El primo se acerca al maestro. Le corrige la caída del brazo, ensaya una inclinación de rodilla, sonríe hacia donde sabe que miran los notables. Tiene la sonrisa del que pisa uvas ajenas para beber mejor.

Sahruk emerge por fin, mitad sombra mitad Omenki. Deja una frase atada al aire y vuelve a irse.

—La guardia del templo se cambia en el tercer compás —dice—. Ahí caben dos minutos.

—Dámelos —pide Hugo.

Sahruk asiente una sola vez. Entiende tiempo. Entiende música.

Nephertary observa el espejo mate de una vasija. Su reflejo no es un reflejo; es una idea de sí misma. La reina baja los párpados un instante. Bajo esa piel, una pregunta crece y no exige respuesta: ¿hasta dónde? Al abrir los ojos, ya no mira objetos. Mide rostros.

—Quieren que baje —dice al fin, sin peso, sin miedo.

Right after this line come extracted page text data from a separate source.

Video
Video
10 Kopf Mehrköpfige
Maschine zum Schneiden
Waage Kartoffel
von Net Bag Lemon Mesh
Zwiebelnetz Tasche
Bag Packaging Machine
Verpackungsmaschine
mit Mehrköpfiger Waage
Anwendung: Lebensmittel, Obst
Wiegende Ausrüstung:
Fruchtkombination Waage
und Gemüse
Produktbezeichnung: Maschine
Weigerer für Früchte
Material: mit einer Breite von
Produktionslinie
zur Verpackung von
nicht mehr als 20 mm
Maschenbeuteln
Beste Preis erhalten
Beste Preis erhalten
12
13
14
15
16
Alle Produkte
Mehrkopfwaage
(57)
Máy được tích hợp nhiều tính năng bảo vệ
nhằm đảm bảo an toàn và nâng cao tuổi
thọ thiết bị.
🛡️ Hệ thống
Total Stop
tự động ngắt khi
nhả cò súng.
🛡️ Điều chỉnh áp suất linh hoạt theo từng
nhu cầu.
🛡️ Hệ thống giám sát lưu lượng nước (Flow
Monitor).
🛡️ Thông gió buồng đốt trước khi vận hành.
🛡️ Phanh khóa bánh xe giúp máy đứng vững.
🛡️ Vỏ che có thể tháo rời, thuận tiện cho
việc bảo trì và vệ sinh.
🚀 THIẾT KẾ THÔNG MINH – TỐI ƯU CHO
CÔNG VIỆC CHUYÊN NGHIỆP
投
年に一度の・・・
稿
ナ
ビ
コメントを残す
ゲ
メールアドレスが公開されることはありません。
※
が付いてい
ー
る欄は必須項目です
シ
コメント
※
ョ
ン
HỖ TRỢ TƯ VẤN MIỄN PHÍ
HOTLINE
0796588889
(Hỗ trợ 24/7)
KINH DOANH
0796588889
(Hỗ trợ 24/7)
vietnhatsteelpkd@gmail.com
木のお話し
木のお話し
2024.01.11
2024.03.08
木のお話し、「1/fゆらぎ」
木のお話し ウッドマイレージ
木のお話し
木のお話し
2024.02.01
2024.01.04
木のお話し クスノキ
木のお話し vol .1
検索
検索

—Y bajarás —responde Hugo—. Pero no a obedecer.

Pamenes, entre ambos, recoge su voz como si temiera que alguien se la pise.

—La danza admite fraseo —explica—. La coreografía del templo es tarta tardía. El texto original pide un juramento. Si lo dices en el cierre, nadie podrá acusarte de faltar al rito. Podrian enojarse.